→ **TASK DIRECTIONS**
Exact copy, no pictures: restate each entry below word for word.

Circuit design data
----------------
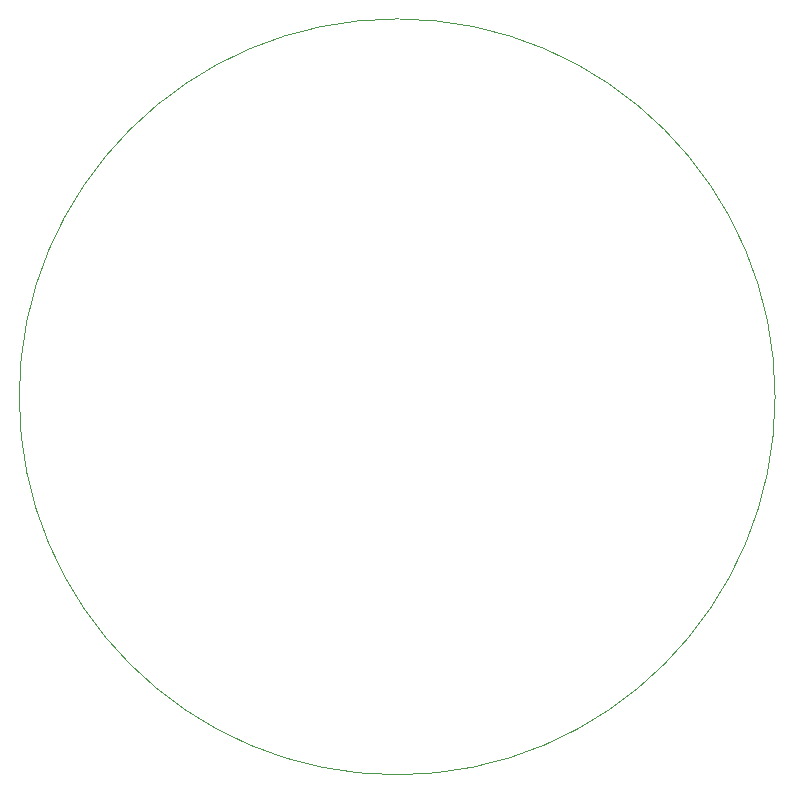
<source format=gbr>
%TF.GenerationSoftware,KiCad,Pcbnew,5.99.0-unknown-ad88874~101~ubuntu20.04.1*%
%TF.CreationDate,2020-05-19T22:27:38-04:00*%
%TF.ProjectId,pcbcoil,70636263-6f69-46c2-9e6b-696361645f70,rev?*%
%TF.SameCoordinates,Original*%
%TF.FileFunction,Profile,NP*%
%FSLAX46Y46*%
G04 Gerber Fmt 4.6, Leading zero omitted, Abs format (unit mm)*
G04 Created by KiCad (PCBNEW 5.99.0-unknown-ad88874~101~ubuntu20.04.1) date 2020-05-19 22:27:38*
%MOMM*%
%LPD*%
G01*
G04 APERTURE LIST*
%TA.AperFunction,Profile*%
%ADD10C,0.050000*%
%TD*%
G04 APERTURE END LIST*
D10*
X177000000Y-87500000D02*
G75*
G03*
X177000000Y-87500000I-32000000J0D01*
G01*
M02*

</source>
----------------
→ **COMPLETED EXERCISE**
<source format=gbr>
%TF.GenerationSoftware,KiCad,Pcbnew,5.99.0-unknown-ad88874~101~ubuntu20.04.1*%
%TF.CreationDate,2020-05-19T22:27:38-04:00*%
%TF.ProjectId,pcbcoil,70636263-6f69-46c2-9e6b-696361645f70,rev?*%
%TF.SameCoordinates,Original*%
%TF.FileFunction,Profile,NP*%
%FSLAX46Y46*%
G04 Gerber Fmt 4.6, Leading zero omitted, Abs format (unit mm)*
G04 Created by KiCad (PCBNEW 5.99.0-unknown-ad88874~101~ubuntu20.04.1) date 2020-05-19 22:27:38*
%MOMM*%
%LPD*%
G01*
G04 APERTURE LIST*
%TA.AperFunction,Profile*%
%ADD10C,0.050000*%
%TD*%
G04 APERTURE END LIST*
D10*
X177000000Y-87500000D02*
G75*
G03*
X177000000Y-87500000I-32000000J0D01*
G01*
M02*

</source>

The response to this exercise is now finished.